President Joe Biden celebrated Labor Day by delivering deli sandwiches to union workers in his home state of Delaware.
According to the Associated Press, the president visited an event orchestrated by the International Brotherhood of Electrical Workers Local 313 in New Castle, Delaware, where he served sandwiches from Capriotti’s, a Delaware restaurant chain founded in 1976.
“He shook hands and chatted with the group of mostly men, who were clad in jeans and union T-shirts,” reported the AP. “Biden spent several minutes chatting with the union members in groups before telling them, ‘C’mon, let’s go get something to eat.'”
Biden later told a union member’s mom that he has been a proud supporter of the union since he was first elected to public office in the 1970s. The IBEW endorsed Biden for president during the 2020 election, hailing him as a strong protector of workers’ rights and the man to fight climate change:
What makes Joe Biden different isn’t just his support for our rights on the job, but his support for good energy jobs. Eighty-five percent of IBEW members work in the energy industry, and our country needs a realistic plan to combat the ongoing threat of climate change without putting energy security or working families at risk.

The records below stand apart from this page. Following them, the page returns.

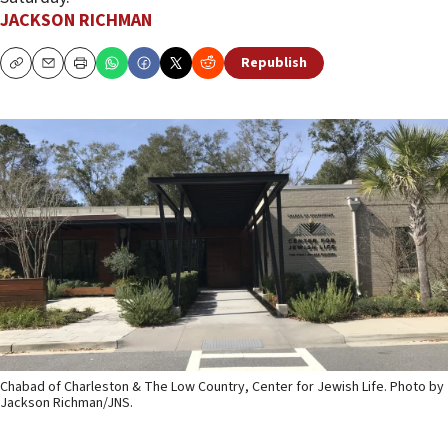
JACKSON RICHMAN
Republish
Copy
Email
Print
Chabad of Charleston & The Low Country, Center for Jewish Life. Photo by
Jackson Richman/JNS.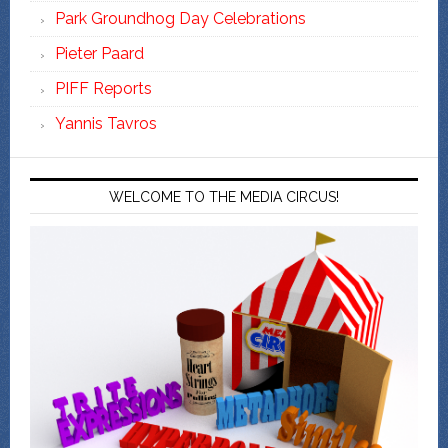
Park Groundhog Day Celebrations
Pieter Paard
PIFF Reports
Yannis Tavros
WELCOME TO THE MEDIA CIRCUS!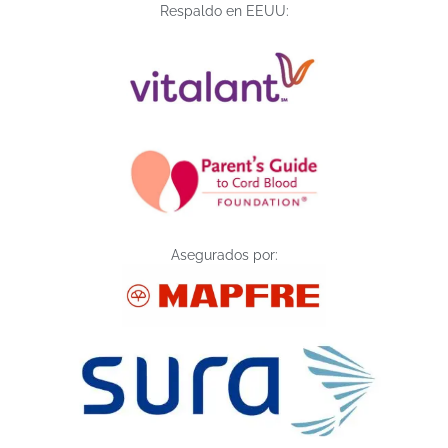
Respaldo en EEUU:
Asegurados por: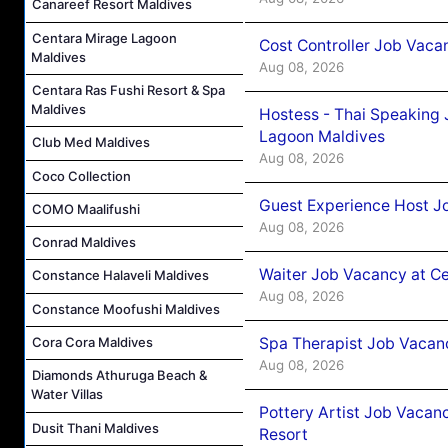
Canareef Resort Maldives
Centara Mirage Lagoon
Cost Controller Job Vaca
Maldives
Aug 08, 2026
Centara Ras Fushi Resort & Spa
Maldives
Hostess - Thai Speaking
Lagoon Maldives
Club Med Maldives
Aug 08, 2026
Coco Collection
Guest Experience Host J
COMO Maalifushi
Aug 08, 2026
Conrad Maldives
Waiter Job Vacancy at C
Constance Halaveli Maldives
Aug 08, 2026
Constance Moofushi Maldives
Cora Cora Maldives
Spa Therapist Job Vacan
Aug 08, 2026
Diamonds Athuruga Beach &
Water Villas
Pottery Artist Job Vacanc
Dusit Thani Maldives
Resort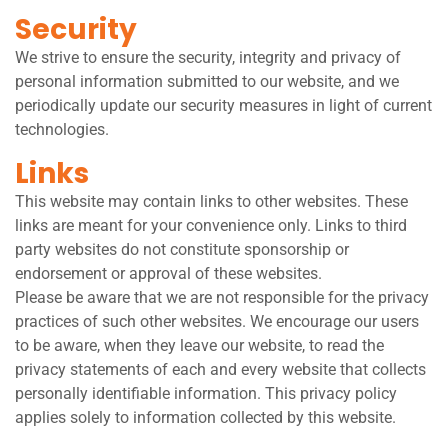
Security
We strive to ensure the security, integrity and privacy of
personal information submitted to our website, and we
periodically update our security measures in light of current
technologies.
Links
This website may contain links to other websites. These
links are meant for your convenience only. Links to third
party websites do not constitute sponsorship or
endorsement or approval of these websites.
Please be aware that we are not responsible for the privacy
practices of such other websites. We encourage our users
to be aware, when they leave our website, to read the
privacy statements of each and every website that collects
personally identifiable information. This privacy policy
applies solely to information collected by this website.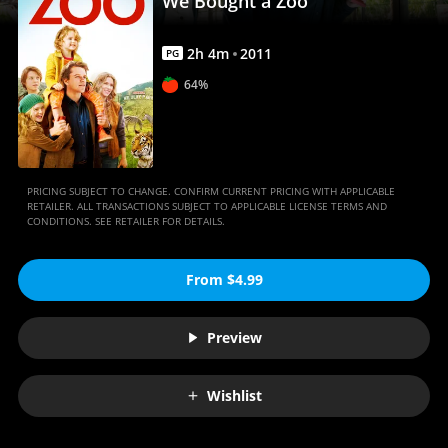
We Bought a Zoo
2
h
4
m
2011
PG
64%
PRICING SUBJECT TO CHANGE. CONFIRM CURRENT PRICING WITH APPLICABLE
RETAILER. ALL TRANSACTIONS SUBJECT TO APPLICABLE LICENSE TERMS AND
CONDITIONS. SEE RETAILER FOR DETAILS.
From $4.99
Preview
Wishlist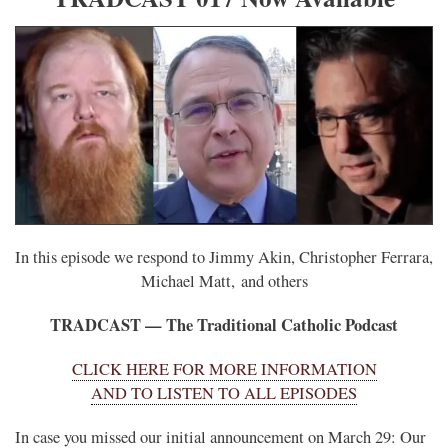
In this episode we respond to Jimmy Akin, Christopher Ferrara,
Michael Matt, and others
TRADCAST — The Traditional Catholic Podcast
CLICK HERE FOR MORE INFORMATION
AND TO LISTEN TO ALL EPISODES
In case you missed our initial announcement on March 29: Our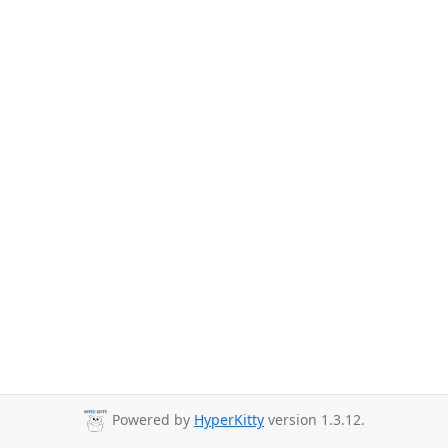
Powered by
HyperKitty
version 1.3.12.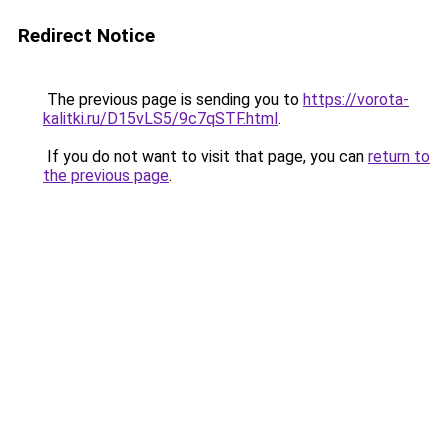
Redirect Notice
The previous page is sending you to
https://vorota-
kalitki.ru/D15vLS5/9c7qSTF.html
.
If you do not want to visit that page, you can
return to
the previous page
.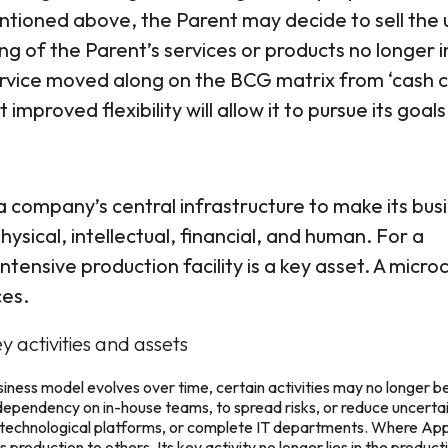
ntioned above, the Parent may decide to sell the 
ing of the Parent’s services or products no longer 
 service moved along on the BCG matrix from ‘cash 
improved flexibility will allow it to pursue its goals
a company’s central infrastructure to make its bus
sical, intellectual, financial, and human. For a
tensive production facility is a key asset. A micro
ces.
y activities and assets
ness model evolves over time, certain activities may no longer b
ependency on in-house teams, to spread risks, or reduce uncertai
or technological platforms, or complete IT departments. Where Appl
roduction to others. Its key activity no longer lies in the product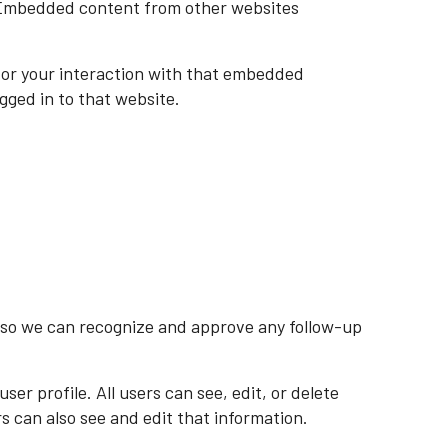
). Embedded content from other websites
tor your interaction with that embedded
gged in to that website.
s so we can recognize and approve any follow-up
ser profile. All users can see, edit, or delete
 can also see and edit that information.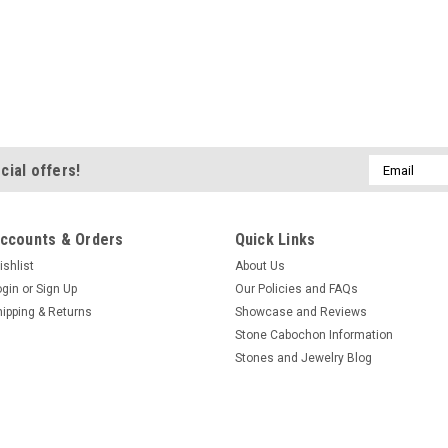
Email
cial offers!
Address
ccounts & Orders
Quick Links
ishlist
About Us
ogin
or
Sign Up
Our Policies and FAQs
hipping & Returns
Showcase and Reviews
Stone Cabochon Information
Stones and Jewelry Blog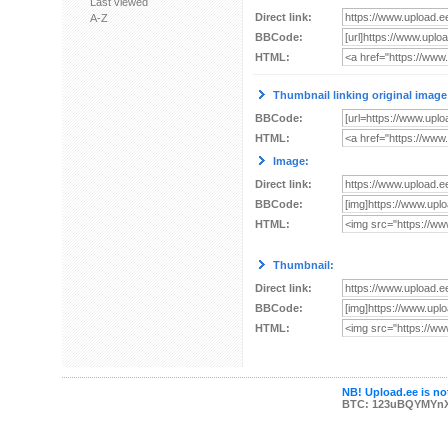
Last viewed
Direct link:
A-Z
BBCode:
HTML:
Thumbnail linking original image
BBCode:
HTML:
Image:
Direct link:
BBCode:
HTML:
Thumbnail:
Direct link:
BBCode:
HTML:
NB! Upload.ee is not
BTC: 123uBQYMYn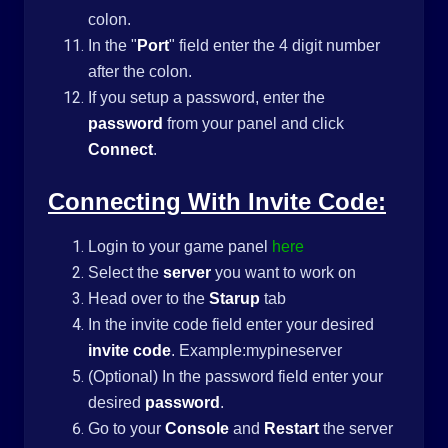
colon.
In the "
Port
" field enter the 4 digit number
after the colon.
If you setup a password, enter the
password
from your panel and click
Connect
.
Connecting With Invite Code:
Login to your game panel
here
Select the
server
you want to work on
Head over to the
Starup
tab
In the invite code field enter your desired
invite code
. Example:mypineserver
(Optional) In the password field enter your
desired
password
.
Go to your
Console
and
Restart
the server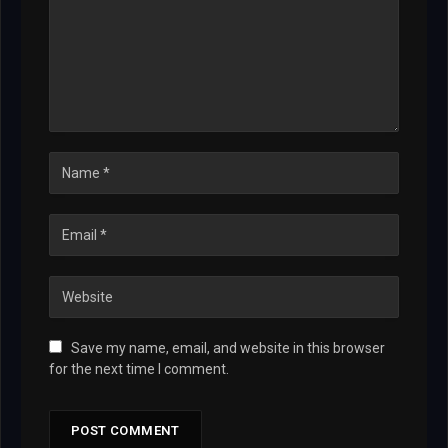
Save my name, email, and website in this browser
for the next time I comment.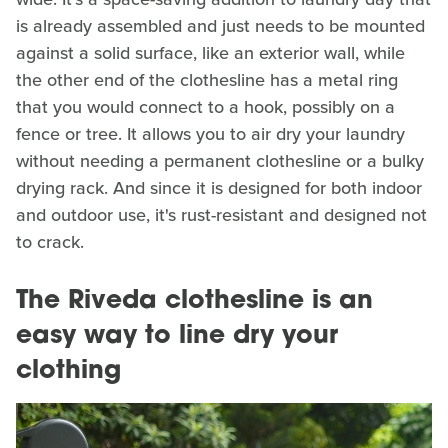
is already assembled and just needs to be mounted
against a solid surface, like an exterior wall, while
the other end of the clothesline has a metal ring
that you would connect to a hook, possibly on a
fence or tree. It allows you to air dry your laundry
without needing a permanent clothesline or a bulky
drying rack. And since it is designed for both indoor
and outdoor use, it's rust-resistant and designed not
to crack.
The Riveda clothesline is an
easy way to line dry your
clothing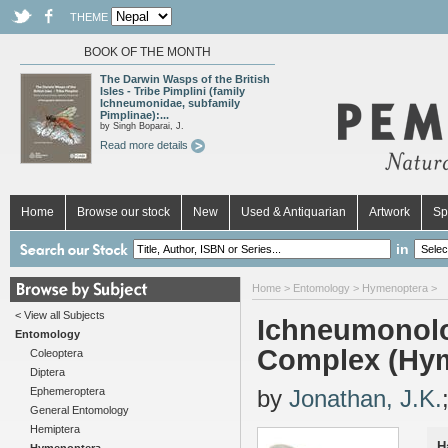
THEME
BOOK OF THE MONTH
The Darwin Wasps of the British
Isles - Tribe Pimplini (family
Ichneumonidae, subfamily
Pimplinae):...
by Singh Boparai, J.
Read more details
Home
Browse our stock
New
Used & Antiquarian
Artwork
Sp
in
Home
>
Entomology
>
Hymenoptera
>
< View all Subjects
Ichneumonolog
Entomology
Complex (Hym
Coleoptera
Diptera
Ephemeroptera
by
Jonathan, J.K.
General Entomology
Hemiptera
H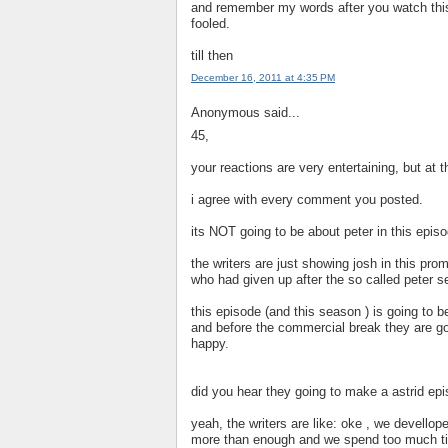
and remember my words after you watch this 
fooled.
till then
December 16, 2011 at 4:35 PM
Anonymous said...
45,
your reactions are very entertaining, but at 
i agree with every comment you posted.
its NOT going to be about peter in this episo
the writers are just showing josh in this pro
who had given up after the so called peter s
this episode (and this season ) is going to b
and before the commercial break they are go
happy.
did you hear they going to make a astrid ep
yeah, the writers are like: oke , we devellop
more than enough and we spend too much ti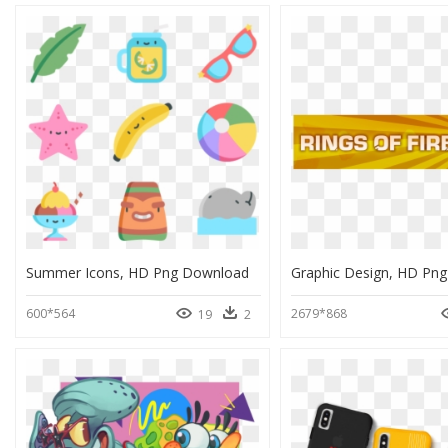
Summer Icons, HD Png Download
Graphic Design, HD Pn
600*564
2679*868
19
2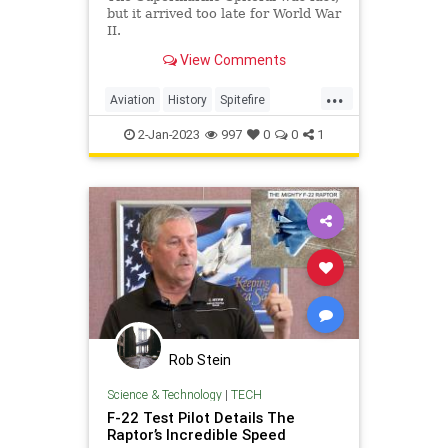
but it arrived too late for World War
II.
View Comments
...
Aviation
History
Spitefire
Spitfire
WWII
2-Jan-2023
997
0
0
1
Rob Stein
Science & Technology
|
TECH
F-22 Test Pilot Details The
Raptor’s Incredible Speed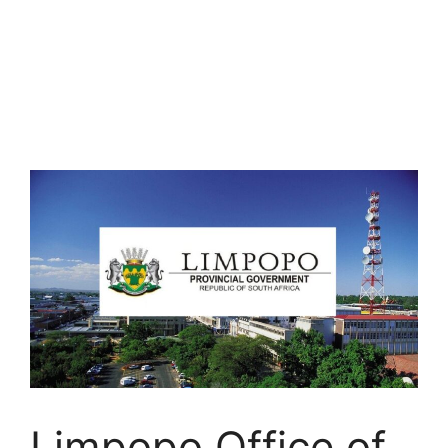
Limpopo Office of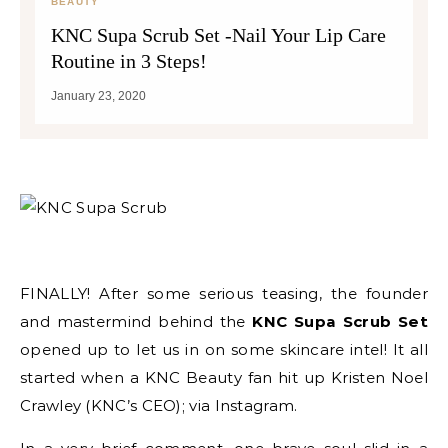
BEAUTY
KNC Supa Scrub Set -Nail Your Lip Care
Routine in 3 Steps!
January 23, 2020
FINALLY! After some serious teasing, the founder
and mastermind behind the
KNC Supa Scrub Set
opened up to let us in on some skincare intel! It all
started when a KNC Beauty fan hit up Kristen Noel
Crawley (KNC’s CEO); via Instagram.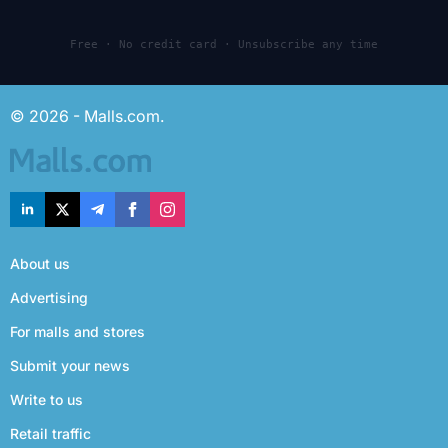
Free · No credit card · Unsubscribe any time
© 2026 - Malls.com.
About us
Advertising
For malls and stores
Submit your news
Write to us
Retail traffic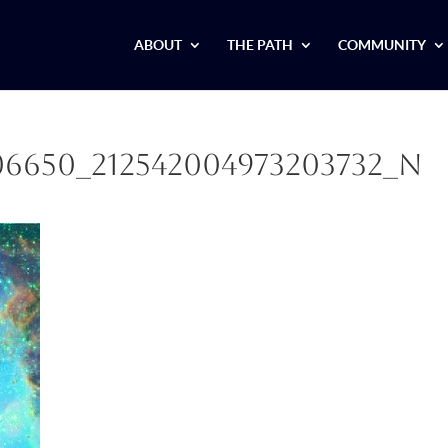
ABOUT
THE PATH
COMMUNITY
306650_212542004973203732_n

Joe Biden has listened to IBEW members, and his energy policy has been shaped by deep, meaningful conversations with the professionals who will build and maintain the energy grid of the future. He backs an all-of-the-above approach to slashing carbon emissions. He also has proposed the largest-ever investment in clean-energy technology, as well as an aggressive clean-power infrastructure plan that will make the United States a global leader in fighting climate change, while putting tens of thousands of Americans to work building the energy economy of the future.
While Biden has touted himself as a proud supporter of the American working man, the economy under his leadership has demonstrated the exact opposite. As the U.S. Bureau of Labor Statistics recently announced on Monday, “real average hourly earnings for all employees decreased 0.1 percent from June to July.”
“Businesses across America are paying their workers more as they struggle to fill a record number of open positions,” Breitbart reported. “Wages increased four-tenths of a percentage point in July. But prices are rising even faster. The Consumer Price Index rose five-tenths of a point.”